Mexicana woes continue, talks of merger
12 / 08 / 2010
MEXICANA Airlines, which has filed for bankruptcy protection and cut 15 international routes, is now saying it needs US$150 million investment to keep flying.
Mexico’s largest carrier lost $320 million over the last four years and has debts of almost $800 million. It blames its problems on having to pay its employees more than twice what its competitors pay theirs. The airline has proposed 40 per cent pay cuts and 40 per cent staff cuts.
So far the cabin crew have negotiated suspending their pay for two months and a similar deal has been made with the pilots. In return for these and other changes in employment terms workers have been given a stake in the company, although the details are so far unknown.
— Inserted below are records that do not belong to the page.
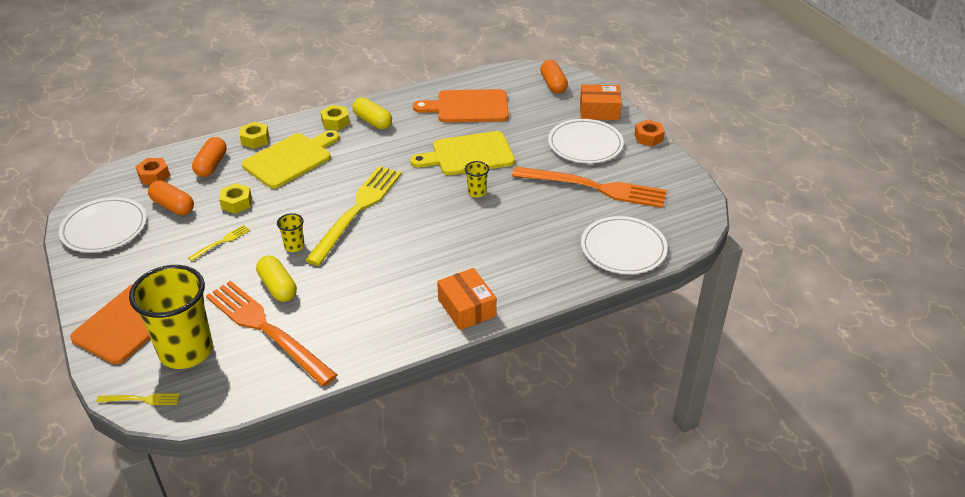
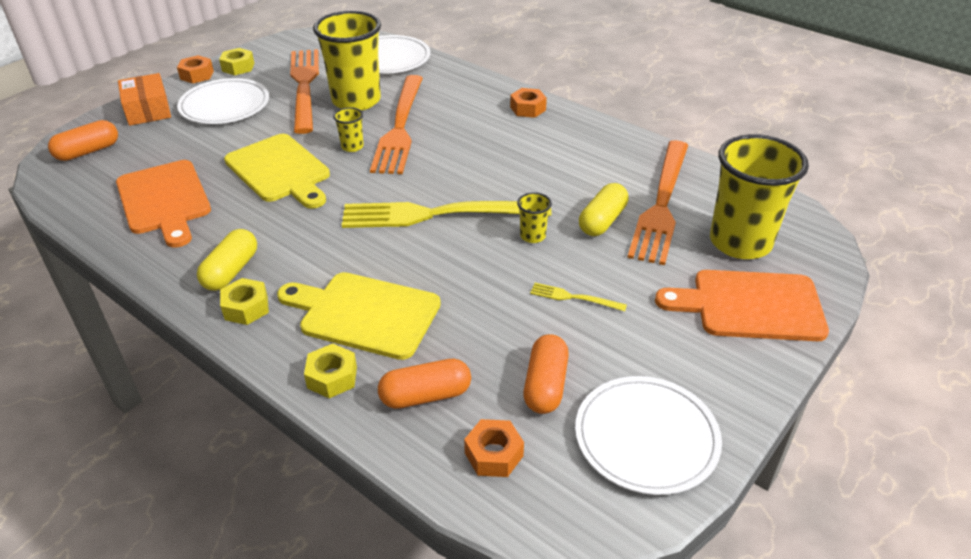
camera: 115 degrees left, 0 degrees up
(141, 399) = (818, 241): yellow fork -> none
(236, 203) = (493, 321): yellow nut -> yellow nut (238, 67)
(467, 308) = (528, 108): orange box -> orange nut
(489, 223) = (400, 127): none -> orange fork
(550, 210) = (356, 101): none -> yellow cup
However, further deals are still being negotiated making the carrier’s future uncertain.
“If we don’t reach an agreement very soon, we’re going to run out of cash, and I’m talking about very soon,” said Adolfo Crespo, the airline’s senior vice-president for corporate communications and customer service.
However, while Mexicana is claiming high staff costs and the global economic troubles, analysts are saying that its biggest problem is mismanagement by the hotel company Grupo Posadas.
There is now speculation that Mexicana will have to merge with Aeroméxico, but Aeroméxico isn’t in much better health.